DATA PROVIDED>
•••••

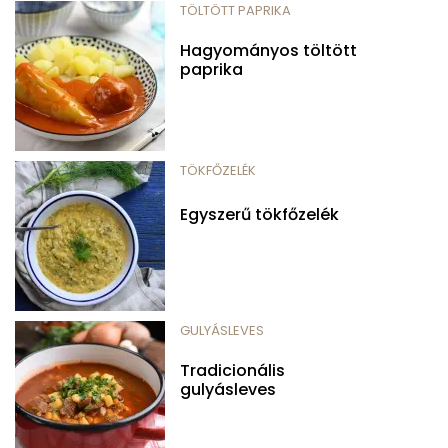
TÖLTÖTT PAPRIKA
Hagyományos töltött
paprika
TÖKFŐZELÉK
Egyszerű tökfőzelék
GULYÁSLEVES
Tradicionális
gulyásleves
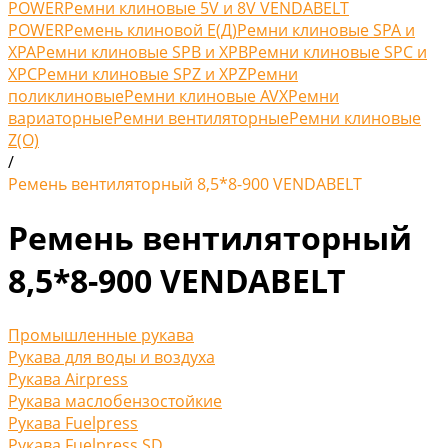
POWER
Ремни клиновые 5V и 8V VENDABELT
POWER
Ремень клиновой Е(Д)
Ремни клиновые SPA и
XPA
Ремни клиновые SPB и XPB
Ремни клиновые SPC и
XPC
Ремни клиновые SPZ и XPZ
Ремни
поликлиновые
Ремни клиновые AVX
Ремни
вариаторные
Ремни вентиляторные
Ремни клиновые
Z(O)
/
Ремень вентиляторный 8,5*8-900 VENDABELT
Ремень вентиляторный
8,5*8-900 VENDABELT
Промышленные рукава
Рукава для воды и воздуха
Рукава Airpress
Рукава маслобензостойкие
Рукава Fuelpress
Рукава Fuelpress SD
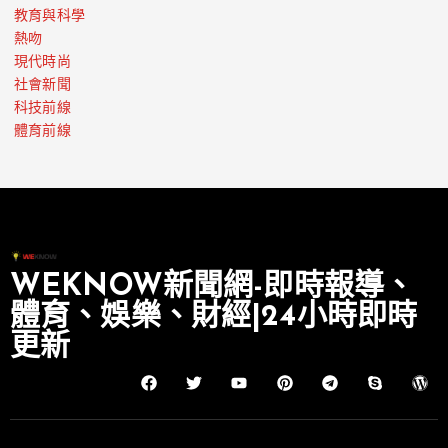
教育與科學
熱吻
現代時尚
社會新聞
科技前線
體育前線
WEKNOW新聞網-即時報導、
體育、娛樂、財經|24小時即時
更新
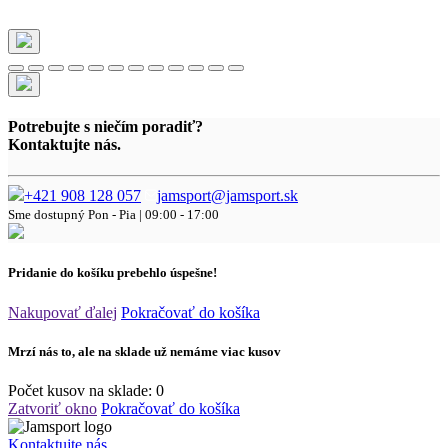
Potrebujte s niečím poradiť?
Kontaktujte nás.
+421 908 128 057
jamsport@jamsport.sk
Sme dostupný
Pon - Pia | 09:00 - 17:00
Pridanie do košíku prebehlo úspešne!
Nakupovať ďalej
Pokračovať do košíka
Mrzí nás to, ale na sklade už nemáme viac kusov
Počet kusov na sklade:
0
Zatvoriť okno
Pokračovať do košíka
Kontaktujte nás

•••••

ABOUT THIS TASK>
Read the entries and show each line that mentions "Ремни".

YOUR SOLUTION>
Ремни клиновые 5V и 8V VENDABELT
Ремни клиновые SPA и
Ремни клиновые SPB и XPB
Ремни клиновые SPC и
Ремни клиновые SPZ и XPZ
Ремни
Ремни клиновые AVX
Ремни
Ремни вентиляторные
Ремни клиновые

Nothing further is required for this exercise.